Study in a Sentence: Researchers at the Icahn School of Medicine at Mount Sinai compared the single-cell transcriptomic and proteomic profiles of atherosclerotic plaques between patients with recent cardiovascular events and asymptomatic patients to uncover distinct immune characteristics that may advance the development of precision cardiovascular therapeutics.
Healthy for Humans: Atherosclerosis is a disease in which fat, cholesterol, and other substances form plaque deposits in arteries, limiting blood flow and increasing risk of cardiovascular events like stroke and heart attack. Immunotherapies that target inflammation within atherosclerotic lesions to reduce cardiovascular risk have long been proposed. However, the immune dysfunction associated with human atherosclerosis remains poorly understood.

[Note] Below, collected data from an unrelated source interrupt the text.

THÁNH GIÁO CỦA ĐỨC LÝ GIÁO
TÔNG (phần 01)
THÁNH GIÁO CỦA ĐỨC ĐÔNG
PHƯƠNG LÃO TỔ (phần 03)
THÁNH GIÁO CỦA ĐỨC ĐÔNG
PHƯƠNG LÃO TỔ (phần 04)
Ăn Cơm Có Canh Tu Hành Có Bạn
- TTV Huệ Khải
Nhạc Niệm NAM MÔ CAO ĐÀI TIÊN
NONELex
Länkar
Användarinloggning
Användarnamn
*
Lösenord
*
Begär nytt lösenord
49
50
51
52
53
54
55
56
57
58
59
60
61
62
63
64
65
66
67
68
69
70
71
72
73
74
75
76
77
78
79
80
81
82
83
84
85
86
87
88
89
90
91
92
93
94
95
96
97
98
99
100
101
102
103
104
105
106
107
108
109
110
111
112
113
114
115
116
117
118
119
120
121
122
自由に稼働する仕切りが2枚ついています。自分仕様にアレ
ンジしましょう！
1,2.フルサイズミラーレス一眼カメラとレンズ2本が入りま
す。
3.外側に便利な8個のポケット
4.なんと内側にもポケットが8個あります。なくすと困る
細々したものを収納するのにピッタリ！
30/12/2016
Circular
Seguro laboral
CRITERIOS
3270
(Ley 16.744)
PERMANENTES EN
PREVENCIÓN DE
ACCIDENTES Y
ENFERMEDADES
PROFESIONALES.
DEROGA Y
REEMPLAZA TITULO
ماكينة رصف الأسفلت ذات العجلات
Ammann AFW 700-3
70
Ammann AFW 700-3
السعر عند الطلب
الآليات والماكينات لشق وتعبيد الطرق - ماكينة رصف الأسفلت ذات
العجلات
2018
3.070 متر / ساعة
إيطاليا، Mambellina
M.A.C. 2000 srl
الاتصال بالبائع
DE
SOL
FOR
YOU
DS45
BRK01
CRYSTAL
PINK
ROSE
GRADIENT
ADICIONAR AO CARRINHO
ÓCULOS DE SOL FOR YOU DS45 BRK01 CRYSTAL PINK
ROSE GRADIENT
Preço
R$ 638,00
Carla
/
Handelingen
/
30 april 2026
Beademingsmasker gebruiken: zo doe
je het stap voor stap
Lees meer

Redefining Research: Animal studies of atherosclerosis do not adequately model the immune microenvironment and spontaneous plaque rupture associated with human cardiovascular events and bulk RNA sequencing cannot adequately deconvolute human plaque immune composition. Therefore, to investigate the molecular landscape of immune cells in atherosclerotic plaques at high resolution, researchers integrated mass cytometry (CyTOF),cellular indexing of transcriptomes and epitopes by sequencing (CITE-seq), and single-cell RNA sequencing (scRNA-seq). They found that plaques from symptomatic patients had distinct subsets of T cells and macrophages supporting the concept of precision-tailored immunotherapies.